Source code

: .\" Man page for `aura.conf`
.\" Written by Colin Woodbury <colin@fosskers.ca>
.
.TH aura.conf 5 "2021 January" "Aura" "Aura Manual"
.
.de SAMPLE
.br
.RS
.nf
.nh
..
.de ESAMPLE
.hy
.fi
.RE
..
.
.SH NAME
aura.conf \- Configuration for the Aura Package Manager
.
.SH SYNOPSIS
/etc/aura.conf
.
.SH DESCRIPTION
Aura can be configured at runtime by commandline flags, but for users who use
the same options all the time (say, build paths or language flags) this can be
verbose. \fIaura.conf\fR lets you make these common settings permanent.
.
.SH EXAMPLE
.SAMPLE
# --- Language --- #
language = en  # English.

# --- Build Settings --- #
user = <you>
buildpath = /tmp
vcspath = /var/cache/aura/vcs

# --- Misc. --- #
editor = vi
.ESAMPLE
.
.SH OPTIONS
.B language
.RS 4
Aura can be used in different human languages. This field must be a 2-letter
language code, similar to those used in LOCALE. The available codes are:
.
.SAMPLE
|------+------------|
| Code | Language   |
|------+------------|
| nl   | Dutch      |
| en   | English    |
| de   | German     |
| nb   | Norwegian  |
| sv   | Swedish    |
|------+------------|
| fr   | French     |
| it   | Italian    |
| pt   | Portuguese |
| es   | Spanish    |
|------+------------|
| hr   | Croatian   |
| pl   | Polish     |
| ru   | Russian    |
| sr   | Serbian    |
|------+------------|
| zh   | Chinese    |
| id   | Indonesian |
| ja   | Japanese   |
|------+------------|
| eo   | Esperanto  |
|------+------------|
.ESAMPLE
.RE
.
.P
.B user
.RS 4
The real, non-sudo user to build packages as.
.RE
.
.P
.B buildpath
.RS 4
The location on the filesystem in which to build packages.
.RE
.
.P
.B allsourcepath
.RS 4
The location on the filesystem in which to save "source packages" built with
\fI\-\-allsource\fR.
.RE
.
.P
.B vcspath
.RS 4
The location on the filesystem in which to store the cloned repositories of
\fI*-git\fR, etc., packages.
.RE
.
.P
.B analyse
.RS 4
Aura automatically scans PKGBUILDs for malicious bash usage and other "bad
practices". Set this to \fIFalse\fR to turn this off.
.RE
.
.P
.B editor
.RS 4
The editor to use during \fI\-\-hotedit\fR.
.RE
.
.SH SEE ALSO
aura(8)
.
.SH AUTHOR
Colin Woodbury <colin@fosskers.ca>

> _To do_
Among the lines of the data, identify those with the word "colin". Copy each of them.

> _Answer below_
.\" Written by Colin Woodbury <colin@fosskers.ca>
Colin Woodbury <colin@fosskers.ca>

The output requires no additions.